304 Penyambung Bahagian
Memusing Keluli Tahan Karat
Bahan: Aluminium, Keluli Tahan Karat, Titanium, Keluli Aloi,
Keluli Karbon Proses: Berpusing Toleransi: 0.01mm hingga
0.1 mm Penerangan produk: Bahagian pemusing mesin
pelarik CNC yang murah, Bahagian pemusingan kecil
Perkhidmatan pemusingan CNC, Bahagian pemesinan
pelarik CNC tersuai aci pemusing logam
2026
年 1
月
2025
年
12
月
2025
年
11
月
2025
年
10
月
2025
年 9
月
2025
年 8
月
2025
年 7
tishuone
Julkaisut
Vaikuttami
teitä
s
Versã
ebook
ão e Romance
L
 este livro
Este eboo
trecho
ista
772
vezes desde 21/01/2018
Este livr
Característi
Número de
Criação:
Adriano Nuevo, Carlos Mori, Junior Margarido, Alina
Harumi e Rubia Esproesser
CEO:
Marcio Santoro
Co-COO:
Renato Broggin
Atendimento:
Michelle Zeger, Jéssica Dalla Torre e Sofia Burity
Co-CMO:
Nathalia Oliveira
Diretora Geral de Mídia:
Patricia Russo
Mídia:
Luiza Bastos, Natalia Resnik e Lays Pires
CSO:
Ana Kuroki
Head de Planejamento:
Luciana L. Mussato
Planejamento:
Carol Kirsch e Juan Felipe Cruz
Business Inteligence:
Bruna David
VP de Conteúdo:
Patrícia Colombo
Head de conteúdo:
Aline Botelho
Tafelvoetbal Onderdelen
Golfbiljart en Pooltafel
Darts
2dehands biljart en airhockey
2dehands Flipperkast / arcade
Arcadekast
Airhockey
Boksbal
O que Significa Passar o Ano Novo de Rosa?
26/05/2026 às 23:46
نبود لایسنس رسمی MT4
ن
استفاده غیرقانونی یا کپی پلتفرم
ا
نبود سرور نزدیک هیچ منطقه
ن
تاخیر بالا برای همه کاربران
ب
---+---
Duplicate every row above line for line, keeping each character, space, and line break the same.

304 Penyambung Bahagian
Memusing Keluli Tahan Karat
Bahan: Aluminium, Keluli Tahan Karat, Titanium, Keluli Aloi,
Keluli Karbon Proses: Berpusing Toleransi: 0.01mm hingga
0.1 mm Penerangan produk: Bahagian pemusing mesin
pelarik CNC yang murah, Bahagian pemusingan kecil
Perkhidmatan pemusingan CNC, Bahagian pemesinan
pelarik CNC tersuai aci pemusing logam
2026
年 1
月
2025
年
12
月
2025
年
11
月
2025
年
10
月
2025
年 9
月
2025
年 8
月
2025
年 7
tishuone
Julkaisut
Vaikuttami
teitä
s
Versã
ebook
ão e Romance
L
 este livro
Este eboo
trecho
ista
772
vezes desde 21/01/2018
Este livr
Característi
Número de
Criação:
Adriano Nuevo, Carlos Mori, Junior Margarido, Alina
Harumi e Rubia Esproesser
CEO:
Marcio Santoro
Co-COO:
Renato Broggin
Atendimento:
Michelle Zeger, Jéssica Dalla Torre e Sofia Burity
Co-CMO:
Nathalia Oliveira
Diretora Geral de Mídia:
Patricia Russo
Mídia:
Luiza Bastos, Natalia Resnik e Lays Pires
CSO:
Ana Kuroki
Head de Planejamento:
Luciana L. Mussato
Planejamento:
Carol Kirsch e Juan Felipe Cruz
Business Inteligence:
Bruna David
VP de Conteúdo:
Patrícia Colombo
Head de conteúdo:
Aline Botelho
Tafelvoetbal Onderdelen
Golfbiljart en Pooltafel
Darts
2dehands biljart en airhockey
2dehands Flipperkast / arcade
Arcadekast
Airhockey
Boksbal
O que Significa Passar o Ano Novo de Rosa?
26/05/2026 às 23:46
نبود لایسنس رسمی MT4
ن
استفاده غیرقانونی یا کپی پلتفرم
ا
نبود سرور نزدیک هیچ منطقه
ن
تاخیر بالا برای همه کاربران
ب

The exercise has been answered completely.